Creo que el sistema del que se vale Svetlana Aleksiévich es muy justo y nos presenta una población compleja, sometida a grandes crisis, y en la que no se puede asegurar que todos reaccionen de la misma manera. Hay militantes cuadriculados, que llevan el estalinismo hasta sus últimas consecuencias, incluyendo traiciones a sus hijos y amigos, y los dirigentes que favorecen a algunos en tanto que a otros los envían al frente, en condiciones en las que serán las víctimas privilegiadas. Pero hay una rigidez y una intolerancia que prevalece a medida que esta sociedad eleva sus niveles de vida hasta el extremo de derrotar a un país mucho más integrado como Alemania, pero que, en todos los pueblos que fueron ocupando esas gentes bien vestidas y educadas, se dedicaban, antes que nada, a perseguir a los judíos y a matarlos en hogueras inmisericordes. Es muy difícil pronunciarse al respecto. Seguramente, los altos niveles de vida que alcanzó la Unión Soviética, hubieran sido posibles sin una rigidez que sacrificaba a los más débiles y a los menos relacionados, y estos eran no cientos sino miles de ciudadanos, a la vez que privilegiaban a puñados de elegidos gracias a la amistad, a la comunidad ideológica y, también a veces, a la simple sociedad de maleantes. Y las víctimas, que llegaron a ser decenas de miles en un momento dado, perjudicaron a la larga el sistema colectivista al que muchos —y las páginas del libro son un testimonio decisivo sobre esto— rechazaron con todas sus fuerzas.
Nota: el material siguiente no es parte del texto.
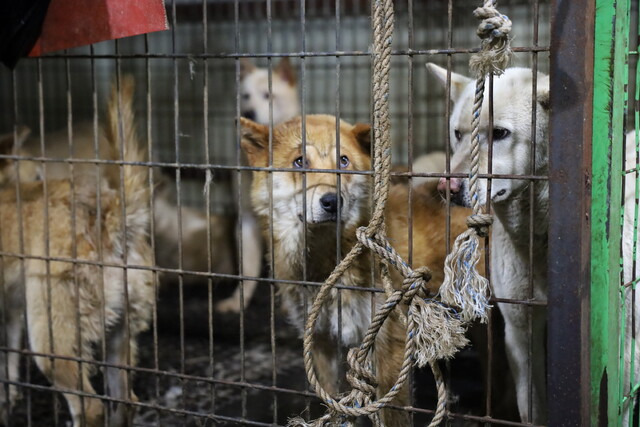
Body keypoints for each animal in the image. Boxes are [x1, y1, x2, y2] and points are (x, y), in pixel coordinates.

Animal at [0, 77, 152, 427]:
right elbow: (8, 364)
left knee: (91, 407)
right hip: (119, 335)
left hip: (51, 343)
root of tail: (108, 217)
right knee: (124, 402)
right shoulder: (11, 310)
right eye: (37, 175)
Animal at [240, 113, 470, 424]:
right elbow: (333, 403)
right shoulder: (320, 339)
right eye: (299, 162)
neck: (326, 264)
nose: (331, 201)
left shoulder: (390, 344)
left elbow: (392, 412)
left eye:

No creo que los países de América Latina, en los que hay a veces diferencias tan enormes como las que hubo en la Unión Soviética, elegirían un sistema semejante al que crearon Lenin y Stalin, por lo menos en la versión que este libro nos da. Es decir, una violencia implícita que, luego de exprimir a la sociedad de una manera excesiva, eleva sus niveles de vida y llega a establecer un sistema en el que nadie se muere de hambre y todos tienen un oficio. Mi impresión es que, puestos a elegir, los latinoamericanos optarían por un sistema menos violento y no sometido a tantas injusticias, es decir, en el que el margen de elección sería todavía posible, y en el que no habría tantas víctimas como en el sistema comunista. Pero, sin duda, hay que hacer algo con esas gigantescas desigualdades, que hoy día son el patrimonio de América Latina, para que se vayan atenuando, sin que las víctimas sean sacrificadas de esa manera sistemática y brutal.
Svetlana Aleksiévich ha escrito un gran libro, que es amargo de leer, pero enormemente beneficioso, a largo plazo, para sus lectores.